> TASK REQUIREMENTS
Work through the material below and count the lines holding the word "letter"; give that count and nothing more.

> PROVIDED RECORDS
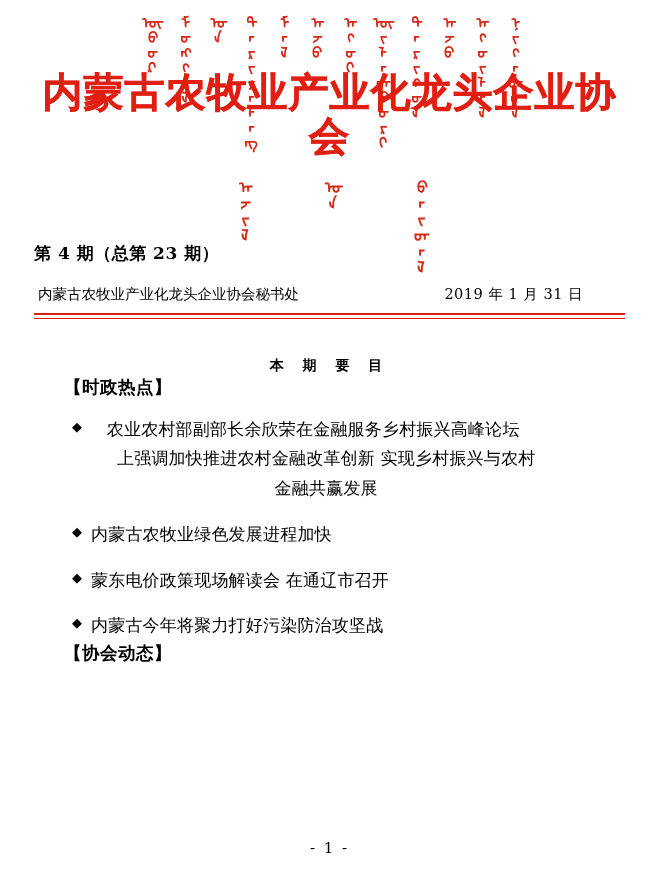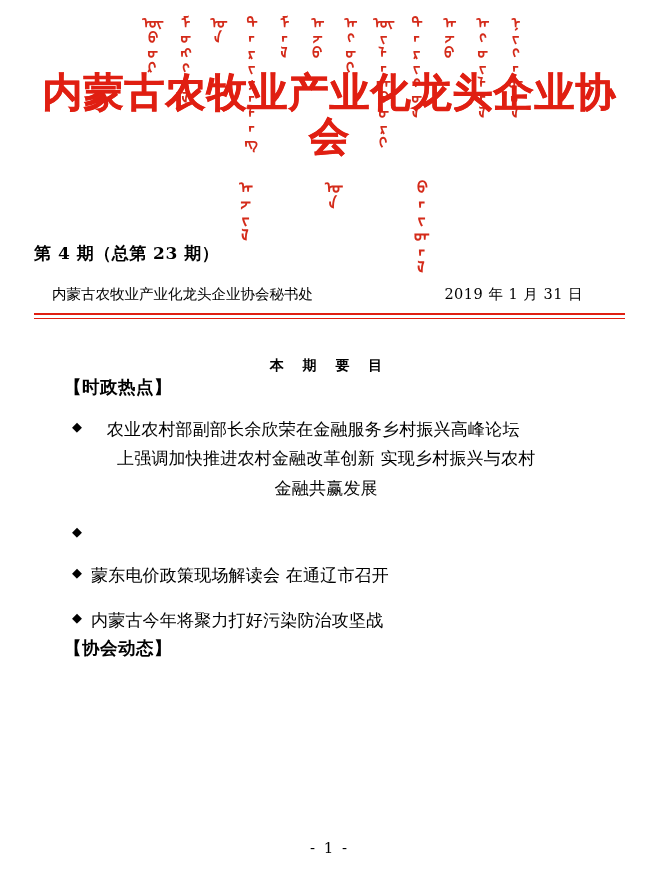--- a/index.html
+++ b/index.html
@@ -89,21 +89,20 @@
     margin-top: 12px;
   }
   .meta-line {
     display: flex;
     justify-content: space-between;
     align-items: center;
     font-family: "DejaVu Serif", serif;
     font-size: 14.5px;
     margin-top: 20px;
     padding: 0 6px 0 4px;
-    margin-left: 14px;
   }
   .meta-left { letter-spacing: 0px; }
   .meta-right { letter-spacing: 0.5px; padding-right: 36px; }
 
   .rule-wrap { margin-top: 9px; }
   .rule-thick {
     height: 2.2px;
     background: #e01f12;
   }
   .rule-thin {
@@ -211,20 +210,21 @@
     <span class="bullet">◆</span>
     <span class="entry-text">
       <span>农业农村部副部长余欣荣在金融服务乡村振兴高峰论坛</span>
       <span class="cont">上强调加快推进农村金融改革创新  实现乡村振兴与农村</span>
       <span class="cont">金融共赢发展</span>
     </span>
   </div>
 
   <div class="entry">
     <span class="bullet">◆</span>
+    <span class="entry-text">内蒙古农牧业绿色发展进程加快</span>
   </div>
   <div class="entry">
     <span class="bullet">◆</span>
     <span class="entry-text">蒙东电价政策现场解读会  在通辽市召开</span>
   </div>
   <div class="entry">
     <span class="bullet">◆</span>
     <span class="entry-text">内蒙古今年将聚力打好污染防治攻坚战</span>
   </div>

> REPLY TO THE EXERCISE
2